##### Source excerpt #####
A Maverick Made Good

Amar Singh has resigned from the Samajwadi Party but his political and financial clout is far from finished

Amar Singh, Mulayam Singh Yadav (centre) and Ram Vilas Paswan (left) during an election campaign rally in Buxar, Bihar in April 2009. AP IMAGES/PRASHANT RAVI
01 February, 2010

THE OLD ORDER IS GIVING WAY to a new one. On the day that Jyoti Basu passed away in Kolkata, bringing to an end an era in Indian politics, Mulayam Singh Yadav accepted the resignation of Amar Singh as general secretary of the Samajwadi Party (SP), finally signalling a parting of ways between the two leaders who have guided the SP in recent years.

On his part, Amar Singh, who is never at a loss for words (which makes for good copy), said, “From now, I will be a Samajwadi, not a Mulayamwadi.”

His cryptic statement gave an insight into why Amar Singh may have sought to distance himself from Mulayam and from the party in which he enjoyed a clout unparalleled in regional outfits. A political wag quipped, “Had he been a Yadav, he would not have lasted as long as he did.”
##### Information provided #####
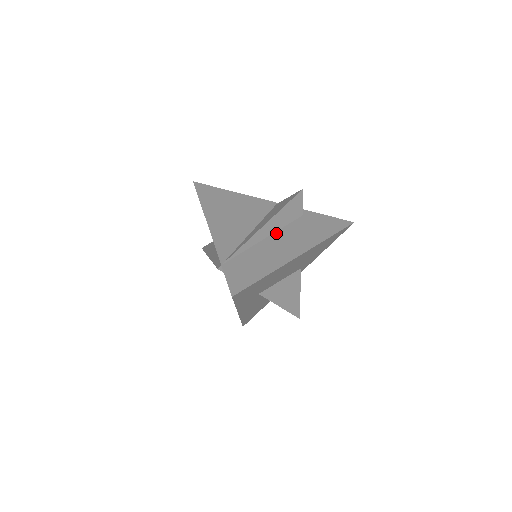
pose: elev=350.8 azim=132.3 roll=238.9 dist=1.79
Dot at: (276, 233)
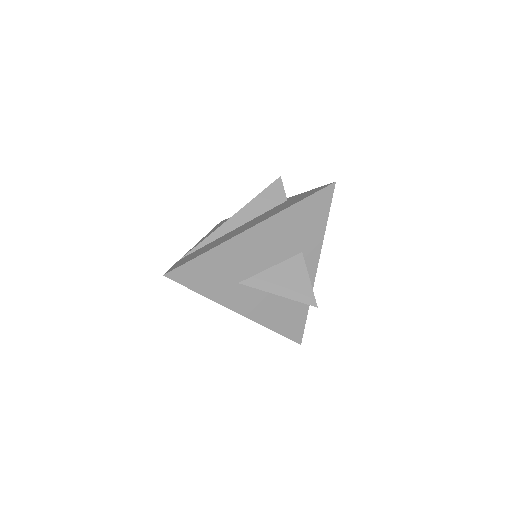
Dot at: (248, 222)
#####
Write the next part of the article on Amar Singh's resignation from the Samajwadi Party, beginning right after its last sentence, which ends "he would not have lasted as long as he did."

The response:
Amar Singh has described the present situation as the ‘interval’ of the show; only one act of the play is over, and the second half is yet to roll.

In some ways, Amar Singh had become even more of a public face of the SP than Mulayam Singh Yadav himself. He was its fundraiser, its spokesperson on any and every issue, its poll-planning strategist, its provider of glamour. He even managed to glamourise the street-fighting Mulayam, persuading him to host parties in Delhi’s five-star hotels for the capital’s chatterati, where an ill-at-ease Mulayam could be seen receiving his corporate and Bollywood guests.

It took ten days after Amar Singh offered to resign for Mulayam to finally send off a letter to him accepting it with a “heavy heart.” Mulayam said that he had held out for so many days in the hope that Amar Singh would change his mind.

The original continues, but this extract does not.